## Given passage

Lilian Thuram, also a 1998 World Cup winner and an anti-racism campaigner, said the persistence of overt racism in soccer would never be accepted in U.S. sports. He welcomed the swiftness and decisiveness of the NBA decision.
“For 30 years, black players in Europe have had bananas thrown at them,” Thuram, who is black, told the AP. “If that happened in the United States, it would stop immediately, because the response would be strong.
“If we want to get rid of that from football stadiums, we need strong decisions.”
FIFA and UEFA have toughened sanctions for discrimination in the past year and prosecuted cases more quickly.
A turning point came in January 2013 when Kevin-Prince Boateng, then playing for AC Milan, led teammates off the field to protest racist insults during an exhibition against a fourth-tier Italian side.

Collected data entries
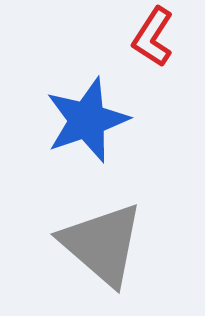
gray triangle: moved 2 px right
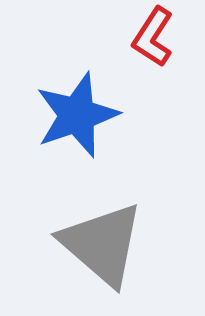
blue star: moved 10 px left, 5 px up
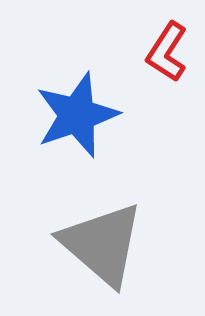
red L-shape: moved 14 px right, 15 px down
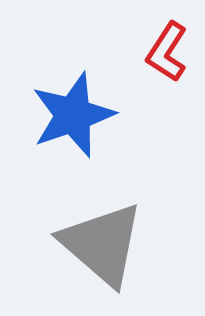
blue star: moved 4 px left
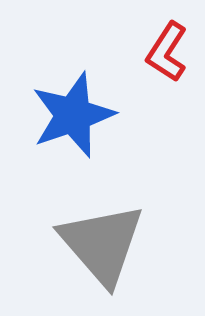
gray triangle: rotated 8 degrees clockwise
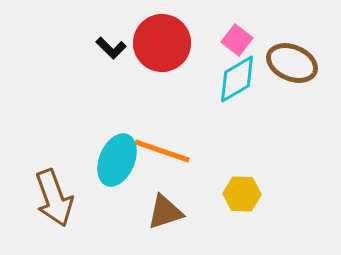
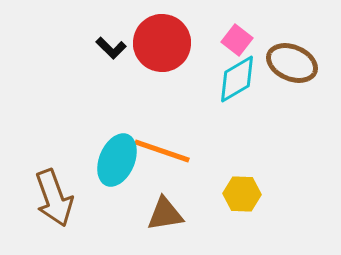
brown triangle: moved 2 px down; rotated 9 degrees clockwise
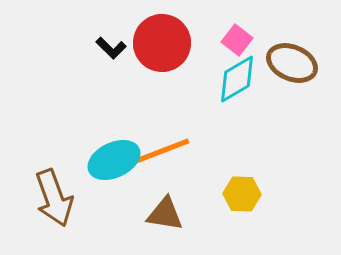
orange line: rotated 40 degrees counterclockwise
cyan ellipse: moved 3 px left; rotated 42 degrees clockwise
brown triangle: rotated 18 degrees clockwise
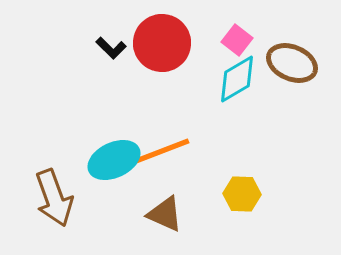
brown triangle: rotated 15 degrees clockwise
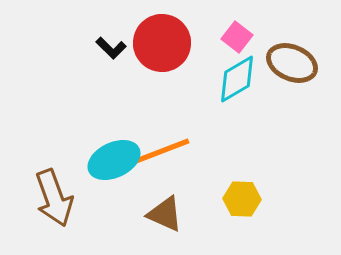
pink square: moved 3 px up
yellow hexagon: moved 5 px down
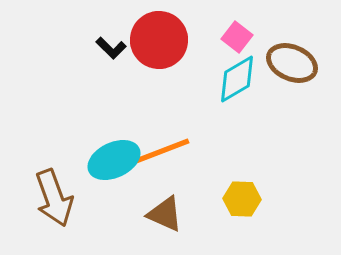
red circle: moved 3 px left, 3 px up
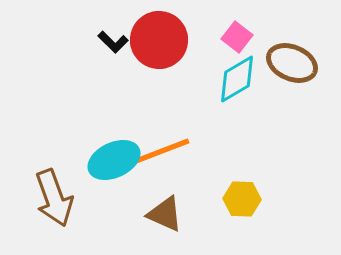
black L-shape: moved 2 px right, 6 px up
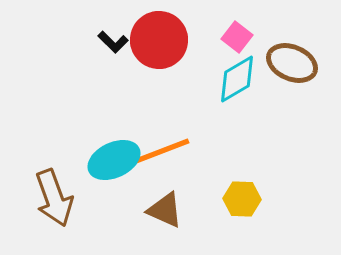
brown triangle: moved 4 px up
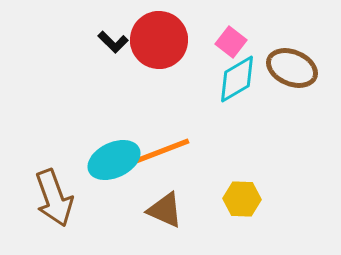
pink square: moved 6 px left, 5 px down
brown ellipse: moved 5 px down
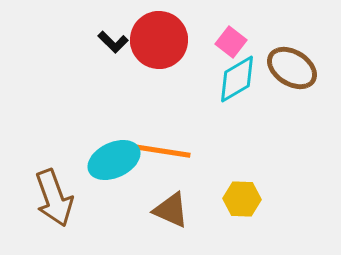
brown ellipse: rotated 9 degrees clockwise
orange line: rotated 30 degrees clockwise
brown triangle: moved 6 px right
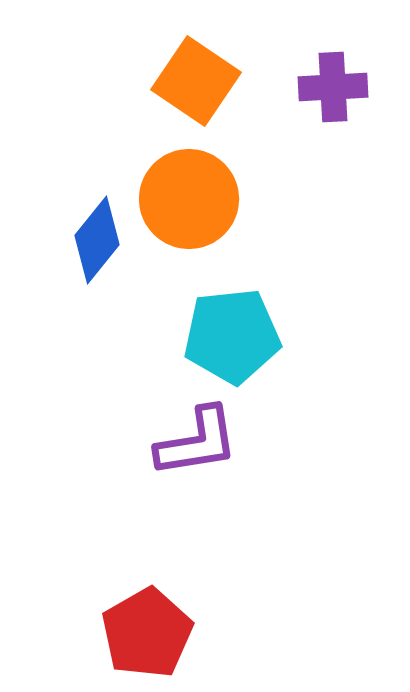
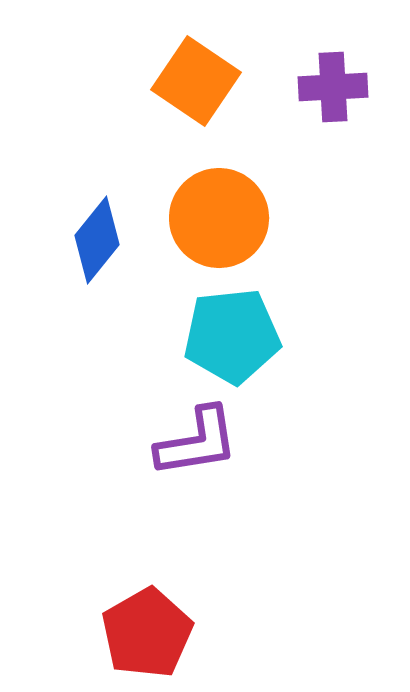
orange circle: moved 30 px right, 19 px down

## Problem requirements
Continue the passage about racism in soccer, starting after its final sentence.

## Written answer
FIFA and UEFA have ordered national and club teams to play matches in empty or partly closed stadiums as punishment for racial abuse, but no World Cup or Champions League team has had points deducted or forfeited a match.
UEFA fined the national federations of Croatia, Russia and Spain thousands of dollars for various incidents, including monkey noises directed at Italy forward Mario Balotelli and Czech Republic defender Theodor Gebre Selassie.
Among the most severe judgments, FIFA banned Croatia defender Josip Simunic for 10 matches – including the 2014 World Cup – for leading fans in chanting a Nazi-era nationalist slogan after a playoff victory against Iceland last November. Simunic has appealed to the Court of Arbitration for Sport.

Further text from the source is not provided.